Lecture: Visualizing Data in R

Key Concepts covered in the lecture include (Same as before):
1. Learn concepts of visualizing statistics


The in-class exercise focuses on GGPlot2. GG stands for Grammer of Graphics (by Leland Wilkinson)

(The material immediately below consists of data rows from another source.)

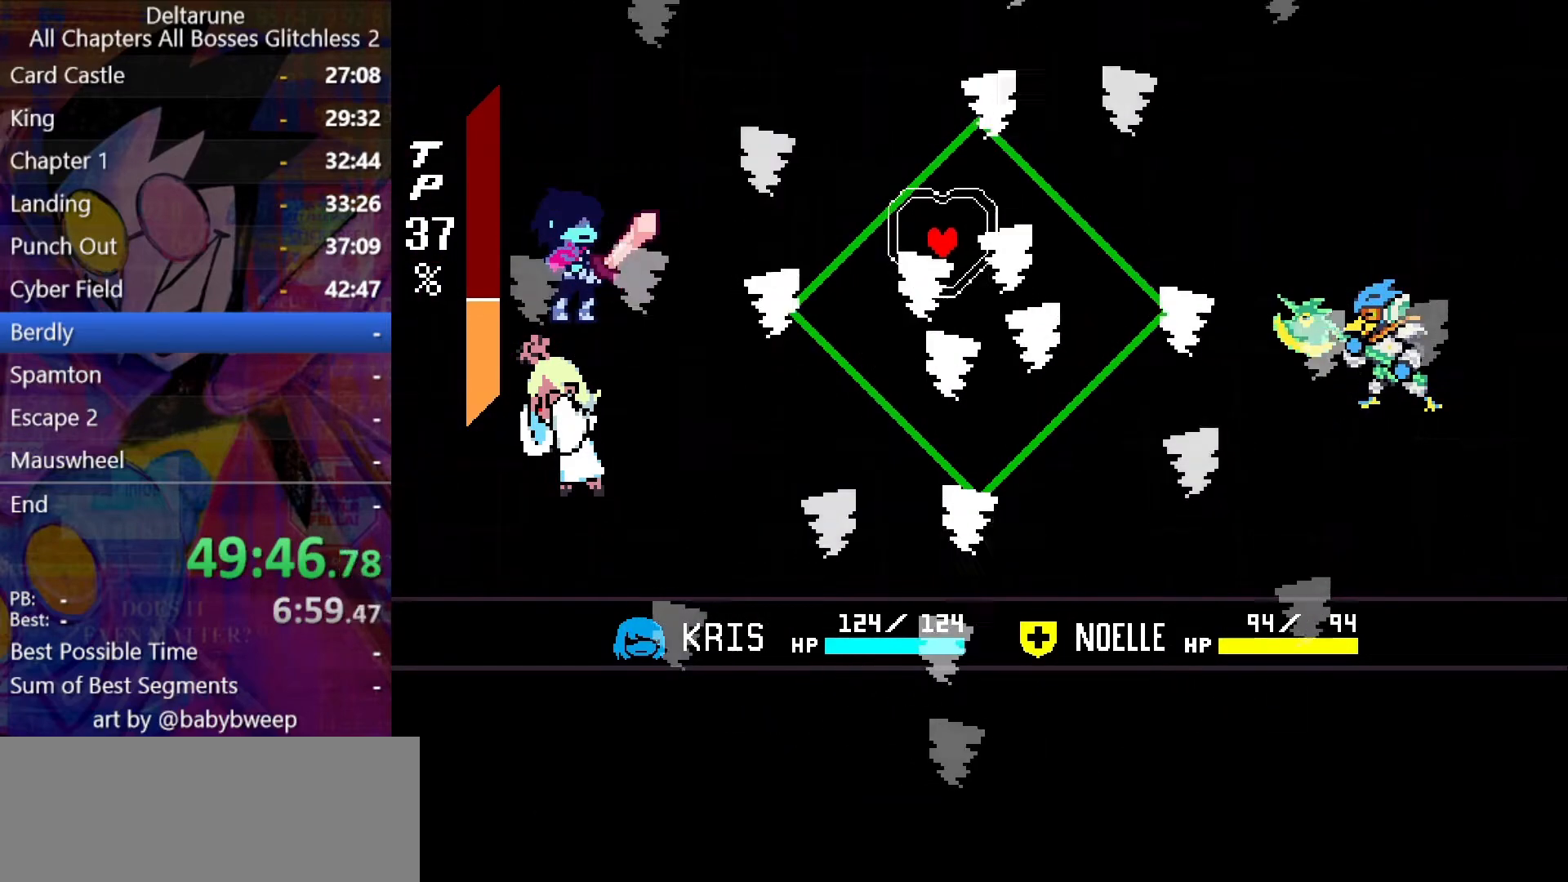
{"keys": ["down"], "events": [[34, "left", "up"], [334, "left", "down"], [367, "down", "down"], [467, "left", "up"]]}
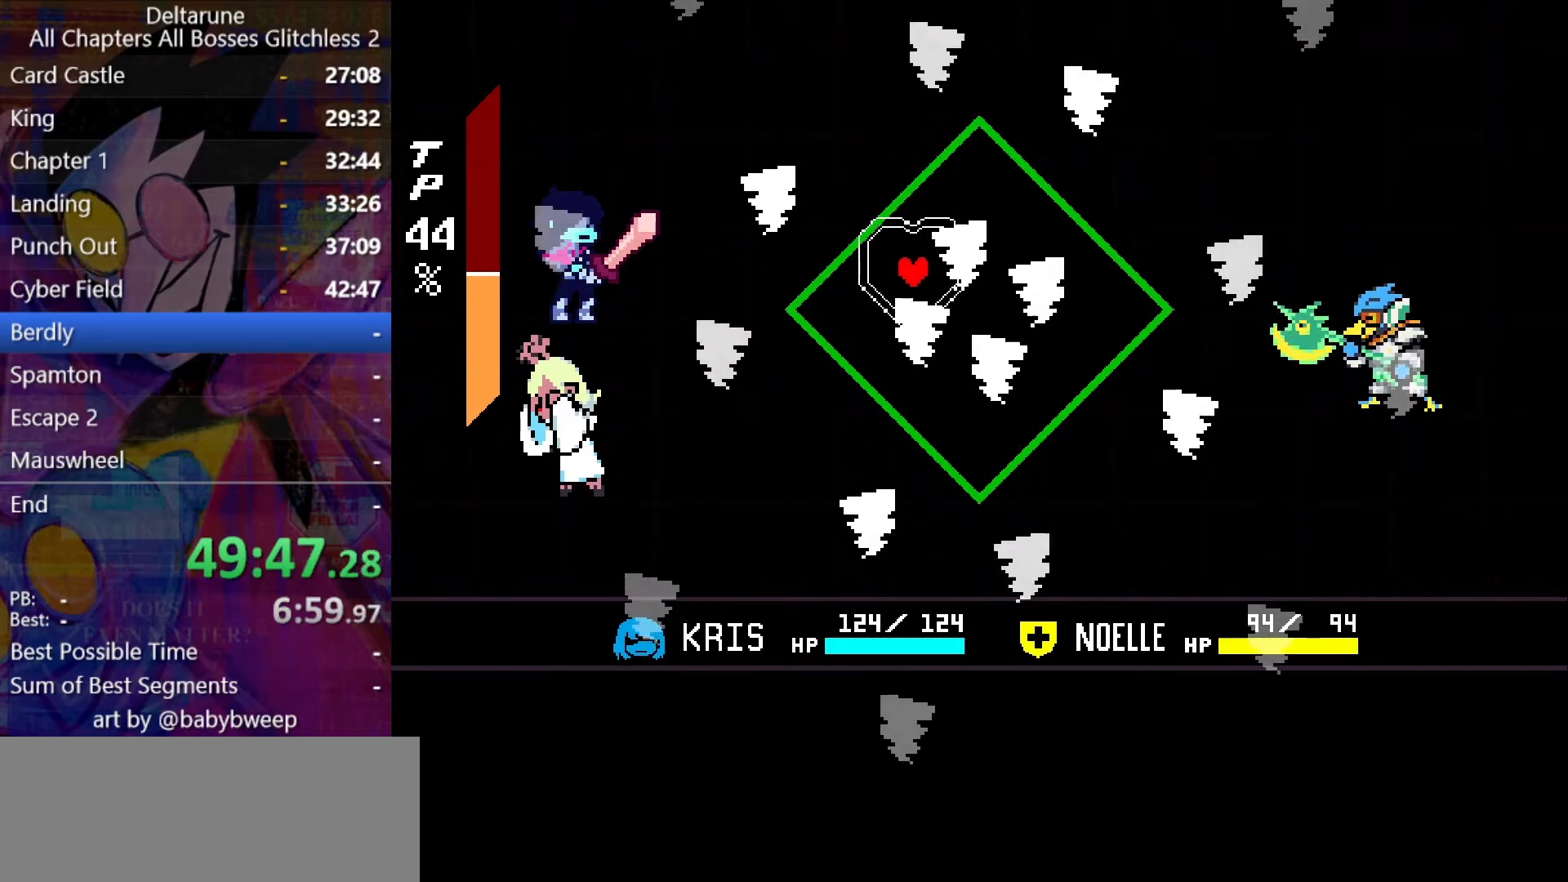
{"keys": [], "events": [[34, "down", "up"], [200, "right", "down"], [300, "right", "up"]]}
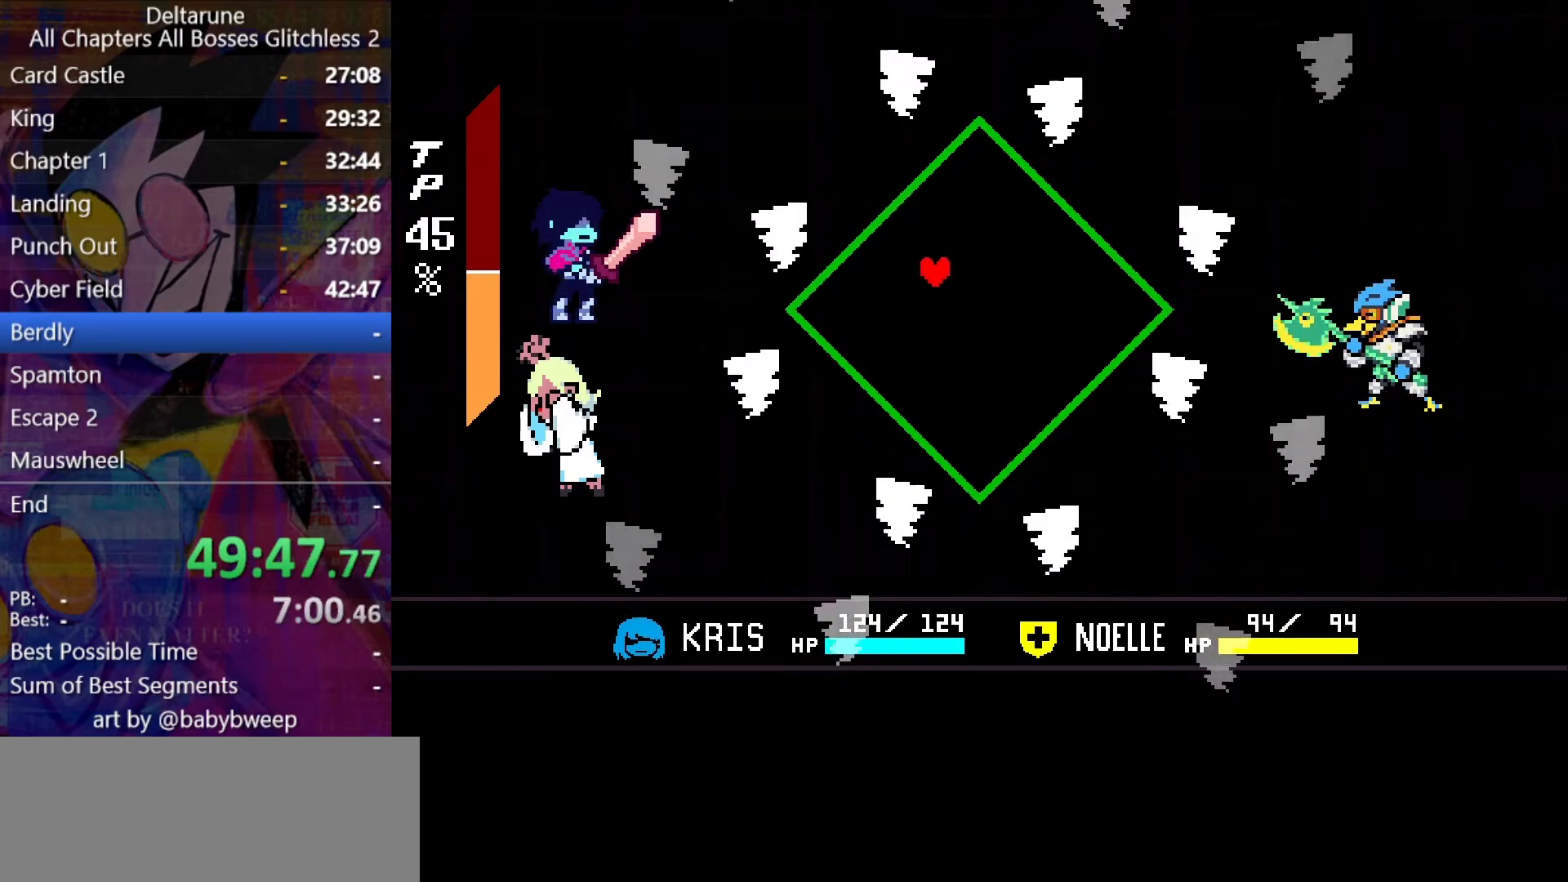
{"keys": ["left"], "events": [[267, "up", "down"], [367, "up", "up"], [400, "left", "down"]]}
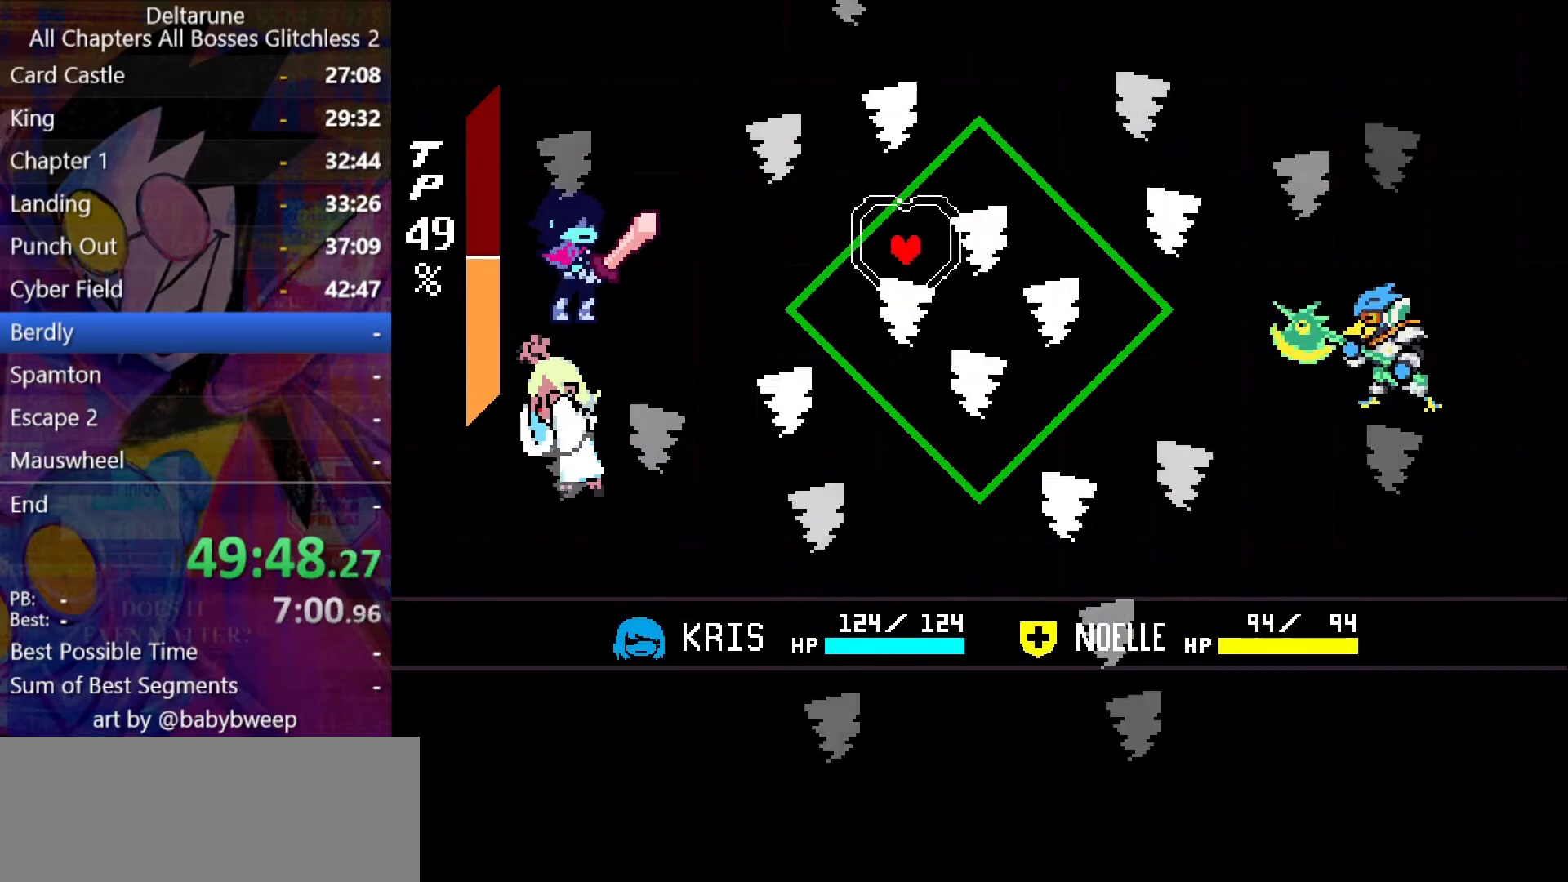
{"keys": ["down"], "events": [[34, "down", "down"], [100, "left", "up"], [200, "down", "up"], [267, "down", "down"], [367, "down", "up"], [500, "down", "down"]]}
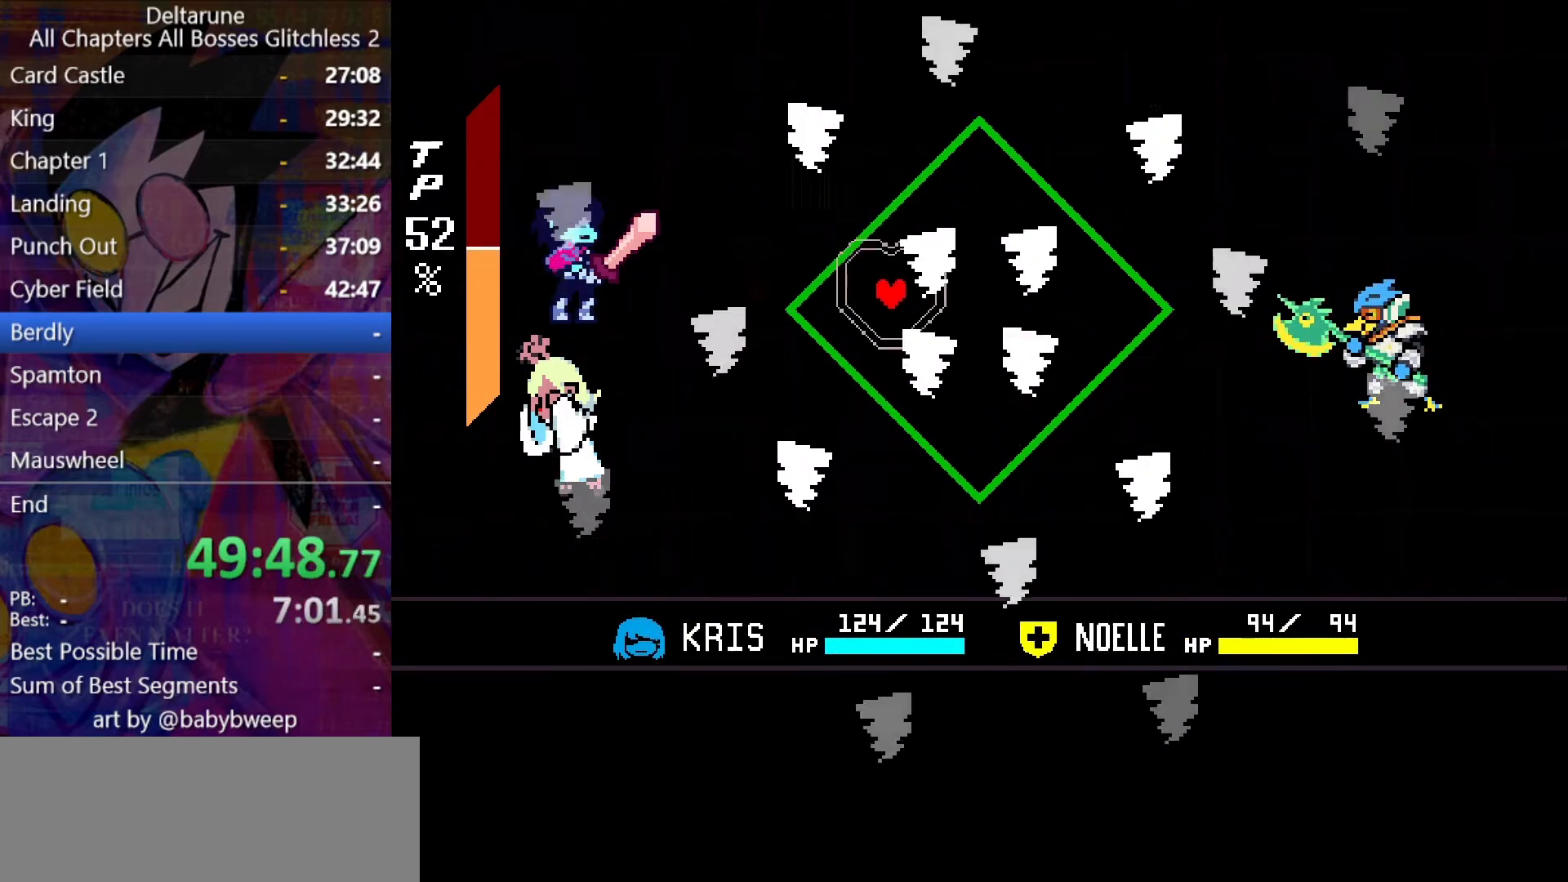
{"keys": [], "events": [[167, "down", "up"]]}
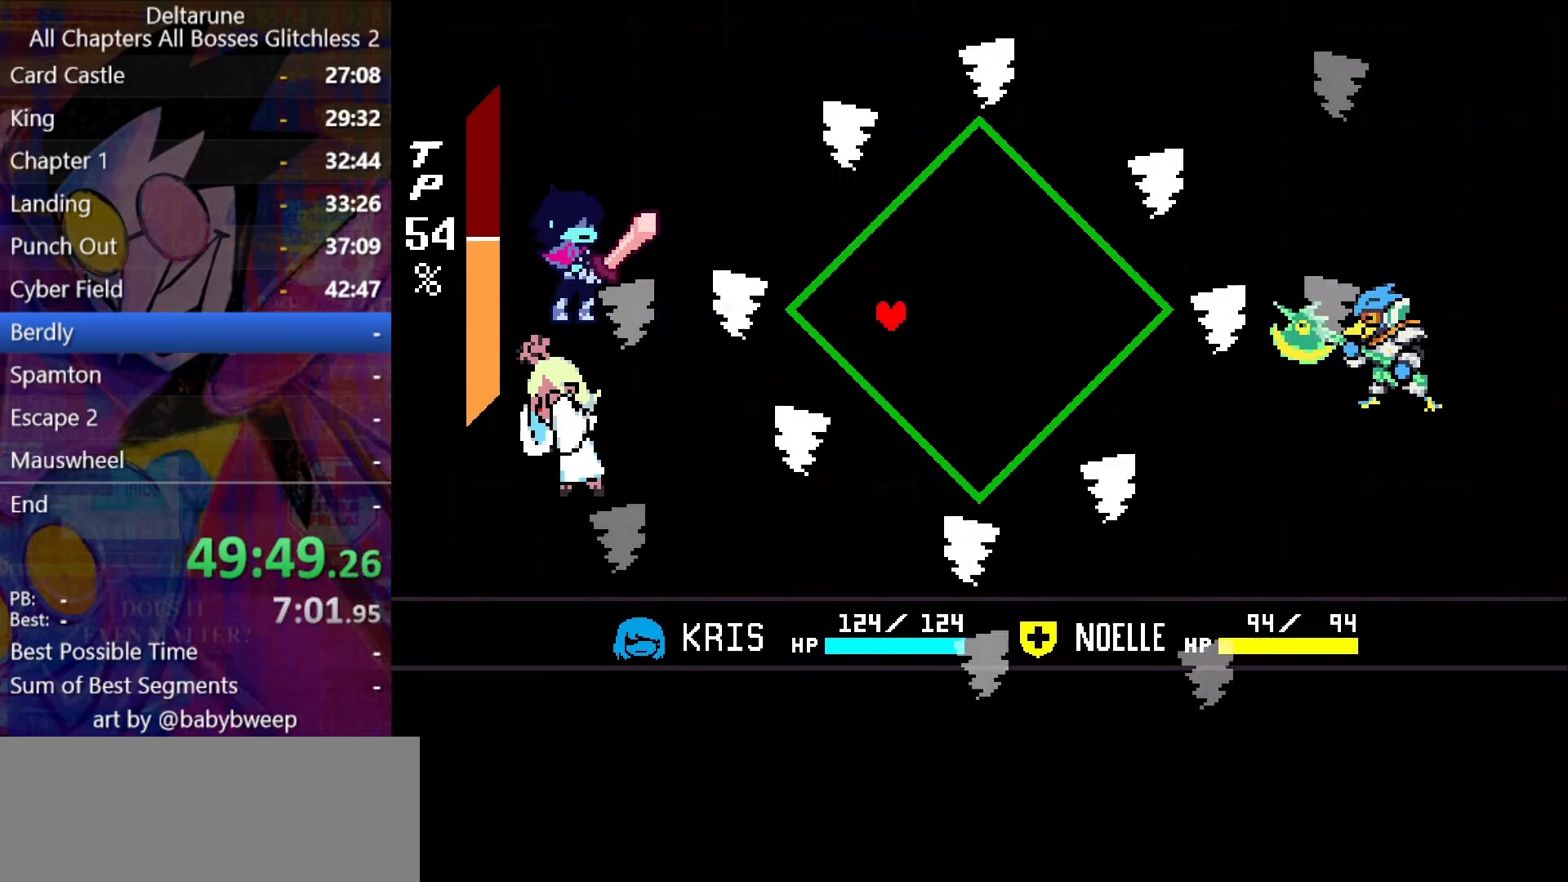
{"keys": [], "events": [[67, "right", "down"], [134, "up", "down"], [400, "right", "up"], [400, "up", "up"]]}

Part 1: Creating scatterplots in GGPlot

library(ggplot2)
library(maptools)
## Loading required package: foreign
## Loading required package: sp
## Loading required package: grid
## Loading required package: lattice
## Checking rgeos availability: TRUE

USA <- readShapePoly("H:/Quant/inClassExercises/InClassExerciseData/2004_Election_Counties.shp")
names(USA)
##  [1] "NAME"       "STATE_NAME" "STATE_FIPS" "CNTY_FIPS"  "FIPS"      
##  [6] "AREA"       "FIPS_num"   "Bush"       "Kerry"      "County_F"  
## [11] "Nader"      "Total"      "Bush_pct"   "Kerry_pct"  "Nader_pct" 
## [16] "MDratio"    "hosp"       "pcthisp"    "pcturban"   "urbrural"  
## [21] "pctfemhh"   "pcincome"   "pctpoor"    "pctlt9ed"   "pcthsed"   
## [26] "pctcoled"   "unemploy"   "pctwhtcl"   "homevalu"   "rent"      
## [31] "popdens"    "crowded"    "ginirev"    "SmokecurM"  "SmokevrM"  
## [36] "SmokecurF"  "SmokevrF"   "Obese"      "Noins"      "XYLENES__M"
## [41] "TOLUENE"    "TETRACHLOR" "STYRENE"    "NICKEL_COM" "METHYLENE_"
## [46] "MERCURY_CO" "LEAD_COMPO" "BENZENE__I" "ARSENIC_CO" "POP2000"   
## [51] "POP00SQMIL" "MALE2000"   "FEMALE2000" "MAL2FEM"    "UNDER18"   
## [56] "AIAN"       "ASIA"       "BLACK"      "NHPI"       "WHITE"     
## [61] "AIAN_MORE"  "ASIA_MORE"  "BLK_MORE"   "NHPI_MORE"  "WHT_MORE"  
## [66] "HISP_LAT"   "CH19902000" "MEDAGE2000" "PEROVER65"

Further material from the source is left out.